Verbrecher flüstern viel im Freien. Sie hängen auch gern am Festnetz, einer Einrichtung, die sich in der Gangster-Ästhetik bald überlebt haben wird. Noch ist das stationäre Telefon ein Dreh- und Angelpunkt kriminellen Engagements.
„Die Erlaubnis, jemandes Telefon abzuhören oder eine Wanze in seinem Auto, Haus oder Büro zu verstecken, ist sehr schwer zu bekommen.“
Comey findet die hohe Hürde richtig. Er dient zwar als Staatsanwalt an einem New Yorker Bezirksgericht dem Recht auf die harte Tour, doch bleibt er auch an der Front ein Mann der Verfassung, deren Garantien sich in der Smartphone- und Facebook-Ära wie von selbst auflösen werden. Heute installiert die Verbraucherin selbst die Spy-Ware, mit der sie als Consumer Target ausgespäht wird. Mehr Virulenz steckt ohnehin nicht in ihr. Wir hängen alle so ein bisschen wie Würste in der Luft.

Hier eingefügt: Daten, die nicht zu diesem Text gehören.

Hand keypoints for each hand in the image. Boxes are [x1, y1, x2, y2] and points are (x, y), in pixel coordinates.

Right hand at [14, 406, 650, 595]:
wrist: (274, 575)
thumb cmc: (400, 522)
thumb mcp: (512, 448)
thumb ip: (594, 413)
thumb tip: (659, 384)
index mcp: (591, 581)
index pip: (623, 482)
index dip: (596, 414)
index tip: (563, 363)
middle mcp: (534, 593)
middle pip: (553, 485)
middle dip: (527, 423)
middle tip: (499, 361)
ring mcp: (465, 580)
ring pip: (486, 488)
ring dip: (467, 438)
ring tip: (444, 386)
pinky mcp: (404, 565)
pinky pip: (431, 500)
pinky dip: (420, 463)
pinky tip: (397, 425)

Aber in den Achtzigern weiß noch jeder, wo die Grenzen verlaufen. Vor allem wissen es die Mafiosi. Sie pochen auf ihre Rechte und sind auch sonst im Vorteil.
Will Comey einem Gangster ans Leder, muss er „im Rahmen einer längeren Aussage unter Eid glaubhaft machen, dass hinreichend Verdacht besteht, die potentielle Zielperson könne … schwere Straftaten begehen und sich dabei“ – jetzt kommt es und wie kurios erscheint es uns – „eines bestimmten Telefonapparats bedienen“.
Unter Brüdern heißt sans papiers, keinen Einfall auf Papier zu bringen. Beim Abhören dürfen nur die ersten Sekunden eines Gesprächs aufgezeichnet werden, es sei denn, die Ermittler kommen zu dem Schluss, „dass das Gespräch relevant, also wahrscheinlich kriminellen Inhalts … (ist)“.
Gespräche mit „Priestern, Rechtsbeiständen, Kindern und Golfpartnern (dürfen) nicht mitgehört werden“.
Die Investigativen arbeiten unter enervierenden Bedingungen. John Gotti, Boss der Gambino-Familie, kennt die Schwierigkeiten seiner Feinde. Sein Regierungssitz ist der Ravenite Social Club.